Timber frame sales have risen by £400 million in recent years, according to a new report from MTW Research.
It indicates that timber frame is the fastest paced sector of the UK housebuilding market and is gaining further share in 2018.
Based on 80% of the timber frame market, the research found that construction of timber buildings is set to top 60,000 units in 2018 with orders exceeding £700 million in value, whilst Brexit continues to alter the structure of the market.
The 230-page report depicts a tale of two markets, with timber housebuilding going from strength to strength, while commercial timber construction experiences more challenging trading conditions, though forecasts are positive for most key end use sectors.
MTW’s director Mark Waddy said: “The Government’s home building fund is set to generate 150,000 new homes from SME housebuilders, with timber frame playing a very significant part in this growth. This initiative, coupled with a rapid rise in overall housebuilding has dampened housebuilders’ purchasing power, underpinning the timber frame market’s profitability to some extent.”
The research points to timber frame reaching a critical mass in the next few years, with the technology increasingly being regarded as ‘mass-market’, rather than ‘the other option’. The market has experienced profit growth in 2018 with timber frame homes accounting for almost one third of the home building market in the next few years according to MTW’s forecasts, despite some uncertainties in the housing market recently.
Whilst the timber frame market strengthens, the report also identifies a number of threats including exposure to the risk of a slowdown in housebuilding growth impacting on profitability for the timber fame market. This is likely to result in a growing number of mergers and acquisitions in the next few years according to MTW. Vertical integration with housebuilders and distributors coupled with acquisitive share growth by timber frame suppliers may become increasingly important in 2018 and 2019.
The report also reviews the public sector housebuilding market, where timber frame usually accounts for a larger share of housebuilding. According to MTW, the lack of sustained investment in new-build social housing has dampened timber frame growth more recently but represents a substantial future growth opportunity for timber frame suppliers when, or if, the Government seek to address this decline.

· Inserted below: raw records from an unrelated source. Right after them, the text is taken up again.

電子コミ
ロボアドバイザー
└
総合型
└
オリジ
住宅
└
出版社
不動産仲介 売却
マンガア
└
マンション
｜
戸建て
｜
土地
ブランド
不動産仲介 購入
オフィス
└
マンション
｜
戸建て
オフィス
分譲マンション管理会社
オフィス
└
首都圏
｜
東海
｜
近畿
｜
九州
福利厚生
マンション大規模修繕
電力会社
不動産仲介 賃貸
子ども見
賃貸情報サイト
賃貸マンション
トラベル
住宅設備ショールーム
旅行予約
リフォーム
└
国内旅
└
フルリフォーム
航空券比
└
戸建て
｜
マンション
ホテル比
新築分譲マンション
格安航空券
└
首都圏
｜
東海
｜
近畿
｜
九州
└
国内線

The report reviews market share by open panel timber frame, closed panel, SIPs, post and beam and volumetric, finding that whilst each sector has distinct characteristics, growth continues to outpace inflation for most products despite Brexit.
However, raw material pricing pressure for some timber frame sectors are likely to impact the market in 2018 as inflation rises and the impact of Brexit continues to reverberate across the industry.